En el verano de 1903, Rutherford y su esposa tuvieron el privilegio de visitar a los Curie en París. Fue una ocasión trascendental, ya que coincidió con el día en que Marie recibió su doctorado. Cuando se reunieron en el jardín para celebrarlo, Pierre Curie desveló un espectáculo que dejó a todos boquiabiertos. Levantó un tubo de ensayo recubierto de sulfuro de zinc y lleno de gas radio, un subproducto de la desintegración del uranio. Mientras el tubo brillaba en la noche parisina, Rutherford observó algo alarmante. Las manos de Pierre presentaban quemaduras por radiación, un claro testimonio del formidable poder que habían desatado.

En la década de 1930, la idea de una reacción nuclear en cadena empezaba a tomar forma. Leo Szilard, refugiado de la Alemania nazi, propuso que era posible aprovechar la energía nuclear. Sugirió que los neutrones, partículas sin carga eléctrica, serían mucho más eficaces para crear estas reacciones que los protones. Esta línea de investigación fue retomada por Enrico Fermi, cuyo bombardeo sistemático de todos los elementos de la tabla periódica con neutrones le valdría el Premio Nobel.

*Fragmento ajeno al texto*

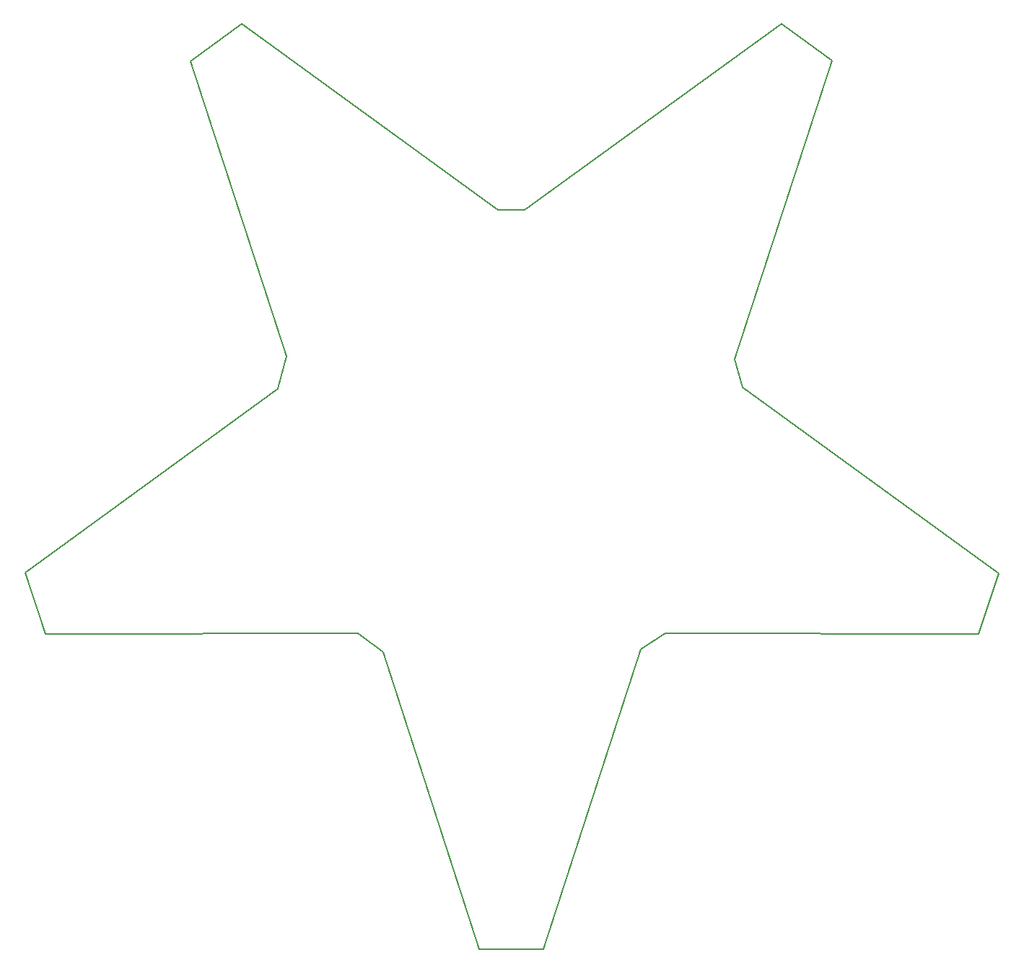
<source format=gbr>
%TF.GenerationSoftware,KiCad,Pcbnew,(5.1.8)-1*%
%TF.CreationDate,2021-10-28T00:16:18+03:00*%
%TF.ProjectId,StarDuino,53746172-4475-4696-9e6f-2e6b69636164,rev?*%
%TF.SameCoordinates,Original*%
%TF.FileFunction,Profile,NP*%
%FSLAX46Y46*%
G04 Gerber Fmt 4.6, Leading zero omitted, Abs format (unit mm)*
G04 Created by KiCad (PCBNEW (5.1.8)-1) date 2021-10-28 00:16:18*
%MOMM*%
%LPD*%
G01*
G04 APERTURE LIST*
%TA.AperFunction,Profile*%
%ADD10C,0.200000*%
%TD*%
G04 APERTURE END LIST*
D10*
X78359000Y-79946500D02*
X77343000Y-83756500D01*
X86741000Y-112458500D02*
X89662000Y-114617500D01*
X119888000Y-114300000D02*
X122809000Y-112458500D01*
X130937000Y-80264000D02*
X131826000Y-83566000D01*
X103124000Y-62738000D02*
X106299000Y-62738000D01*
X136372600Y-40868600D02*
X142316200Y-45237400D01*
X67081400Y-45262800D02*
X73075800Y-40919400D01*
X47675800Y-105333800D02*
X50012600Y-112471200D01*
X161899600Y-105435400D02*
X159537400Y-112471200D01*
X100965000Y-149479000D02*
X108458000Y-149479000D01*
X77343000Y-83756500D02*
X47675800Y-105333800D01*
X67081400Y-45262800D02*
X78359000Y-79946500D01*
X103124000Y-62738000D02*
X73075800Y-40919400D01*
X136372600Y-40868600D02*
X106299000Y-62738000D01*
X130937000Y-80264000D02*
X142316200Y-45237400D01*
X89662000Y-114617500D02*
X100965000Y-149479000D01*
X50012600Y-112471200D02*
X86741000Y-112458500D01*
X108458000Y-149479000D02*
X119888000Y-114300000D01*
X122809000Y-112458500D02*
X159537400Y-112471200D01*
X161899600Y-105435400D02*
X131826000Y-83566000D01*
M02*

</source>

Sus experimentos con uranio condujeron al descubrimiento de la fisión nuclear, un proceso en el que el núcleo del uranio se separaba, liberando una asombrosa cantidad de energía.

La noticia de este monumental descubrimiento corrió como la pólvora. Cuando llegó a Niels Bohr, exclamó: “Qué tontos hemos sido”. Cuando le llegó a Luis Álvarez, un estudiante de posgrado de California, se emocionó tanto que dejó su corte de pelo sin terminar para compartir la noticia con su tutor, Robert Oppenheimer. El resto, es historia.